The Financial Conduct Authority is under growing pressure to re-think plans to link Sipp capital requirements to a firm’s assets under administration after a Freedom of Information request revealed “minimal” industry support for the proposal.
The regulator is currently consulting on proposals to change the basis of the capital adequacy calculation from expenditure to assets under administration.
In addition, the regulator wants to raise the minimum amount of capital a Sipp administrator needs to hold from £5,000 to £20,000.
Amps has obtained 55 of the 57 industry responses to the consultation through a FoI request. It says while there was “strong backing” for extra consumer protection, there was “minimal support” for the formula the regulator has proposed.
Amps chairman Andrew Roberts says, as an interim measure, the FCA should raise the minimum capital level to £50,000. He says the regulator should then carry out more detailed analysis of the appropriateness of basing Sipp capital requirements on assets rather than expenditure.
Roberts says: “The rules do not need to be over-engineered and simplicity has its advantages.

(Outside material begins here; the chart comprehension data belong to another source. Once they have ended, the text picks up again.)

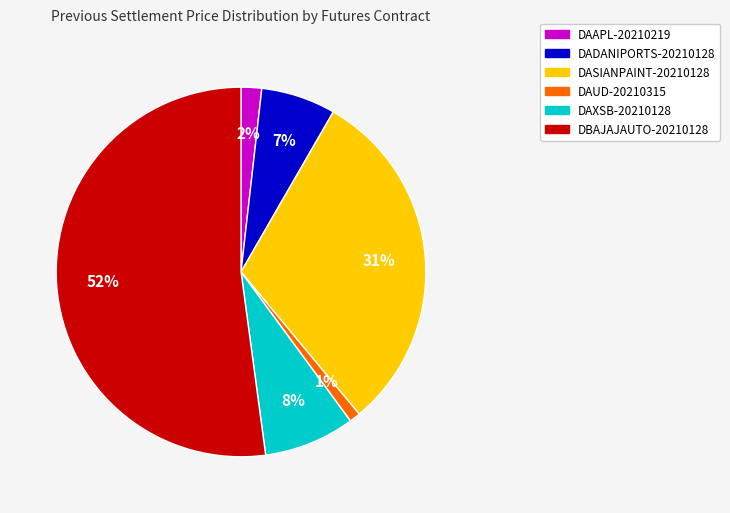

Which category accounts for the majority?

DBAJAJAUTO-20210128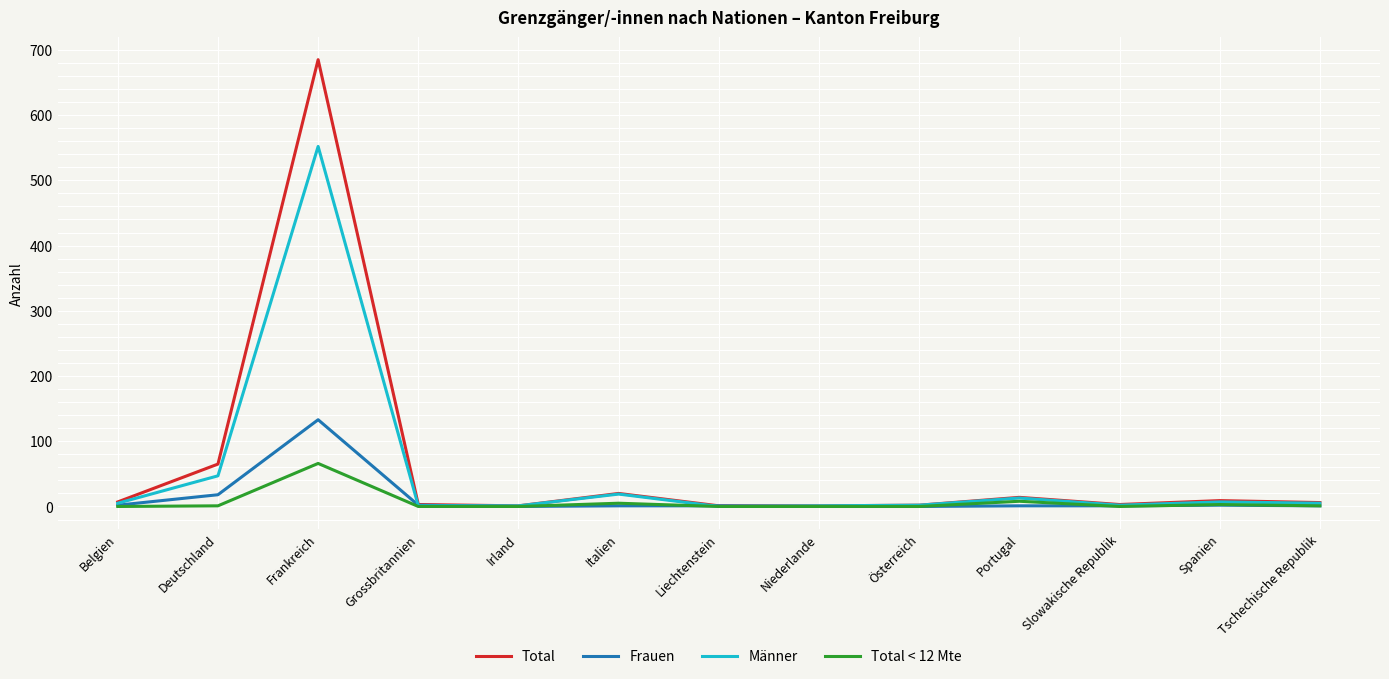

Which series has the largest range (max minus min)?

Total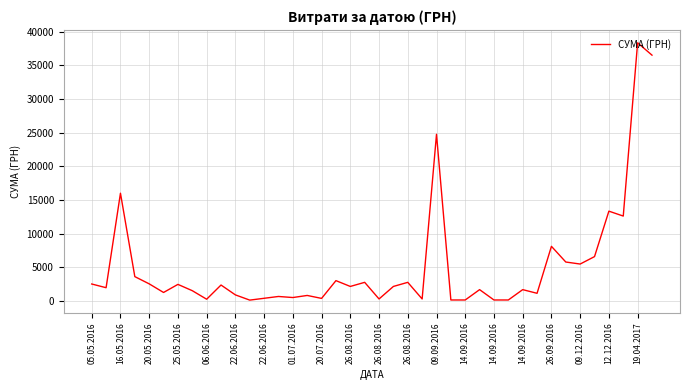

What is the maximum value shown in the chart?

38323.2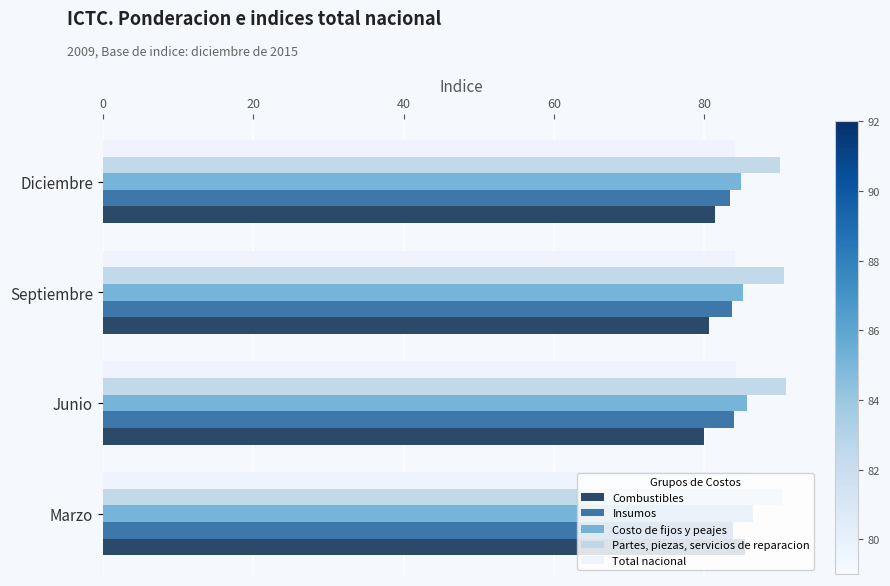

What is the average value of the Costo de fijos y peajes series?

85.5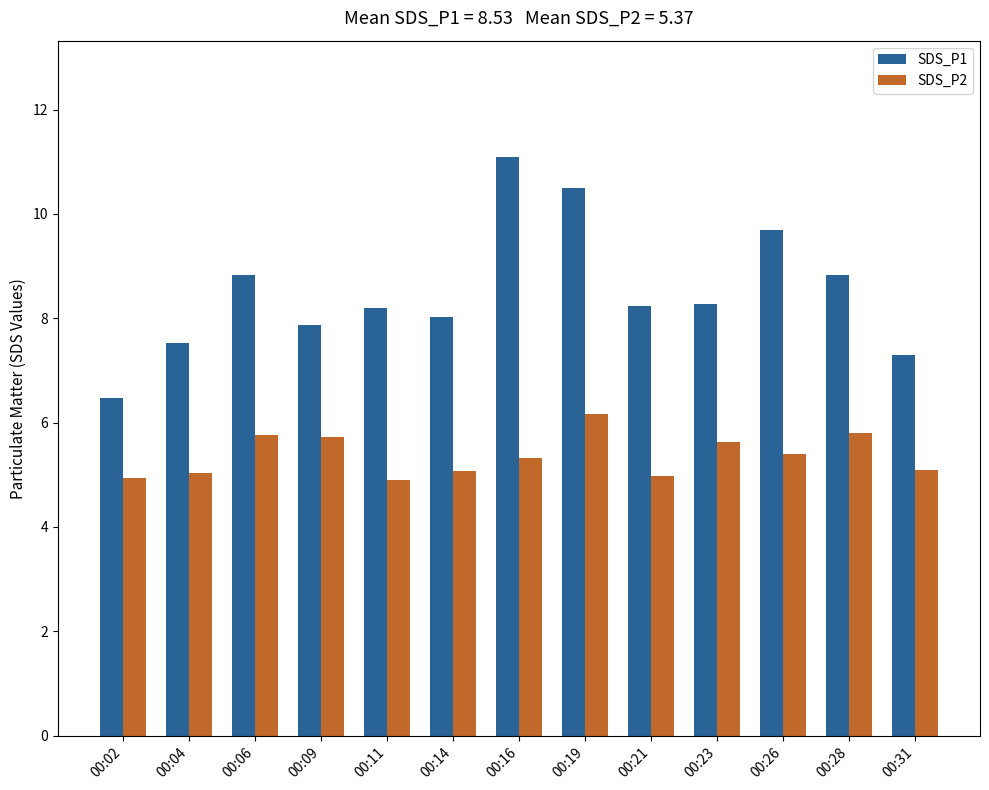

What is the sum of all SDS_P2 values?

69.8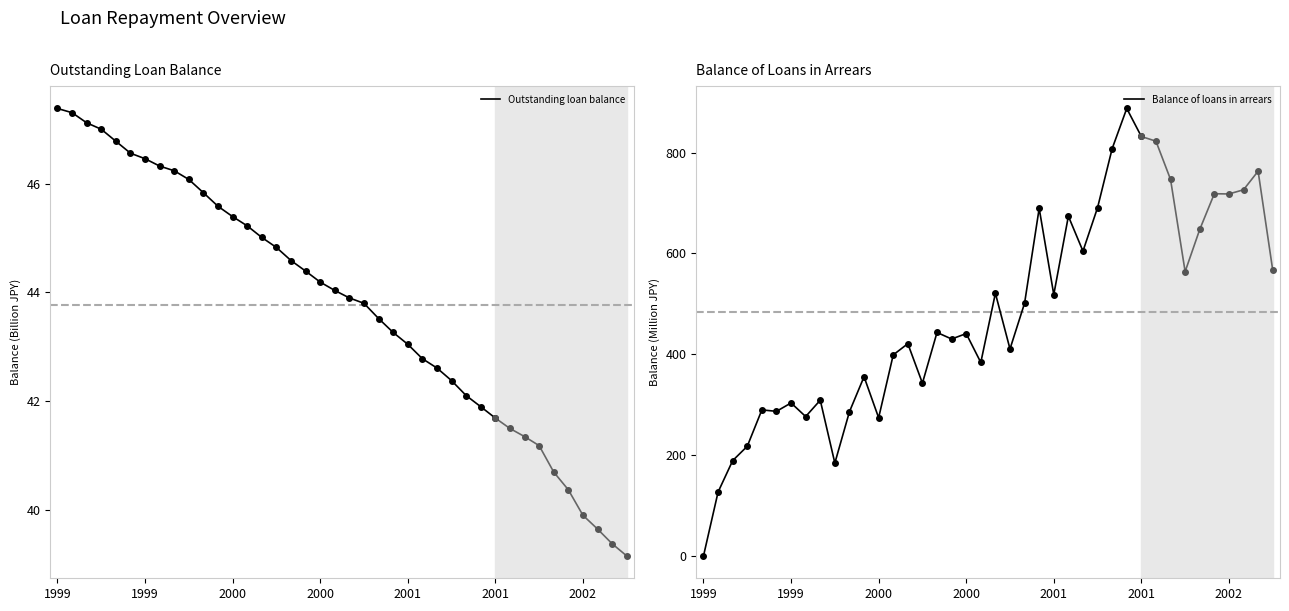

What is the label of the 27th point from the right?

2001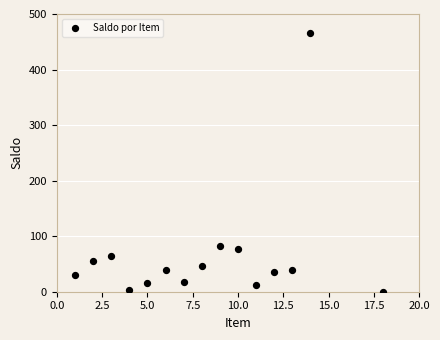

What Y value in the scatter plot is closest to 233?

83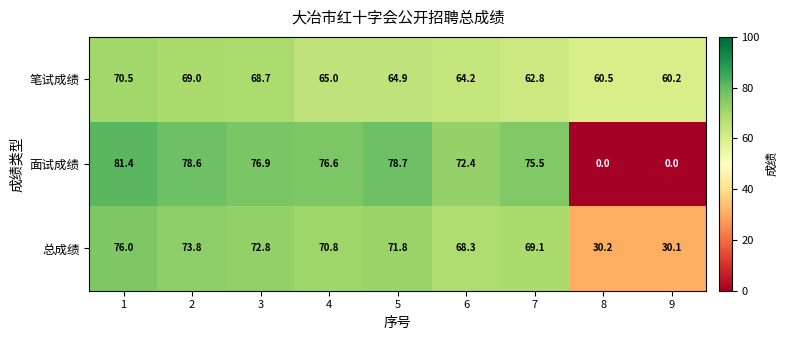

Which series changed the most between 3 and 5?

笔试成绩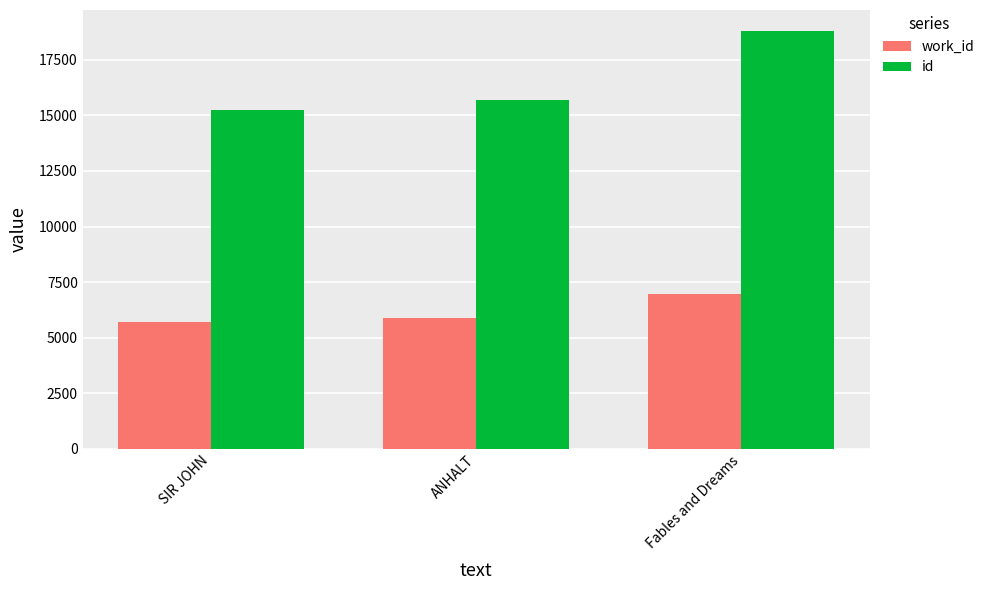

Rank the categories by id value from lowest to highest.

SIR JOHN, ANHALT, Fables and Dreams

The final outcome should present prudential requirements that do not needlessly force out well-run Sipp firms.
“The FCA has an unenviable task in settling on a system that will be fit for purpose in years to come but will be under pressure to increase current requirements.
“I suggest that every Sipp provider is mandated to move to 13 weeks’ expenditure as an interim measure, with a minimum of £50,000. This would provide higher consumer protection than is already in force.
“The FCA can then explore whether there is any need to increase the capital requirement above this level, or move from expenditure to turnover.
“If evidence shows that consumers are not sufficiently protected at the new level, they should investigate a formula having regard to the number of in force Sipps and the nature of the underlying investments.”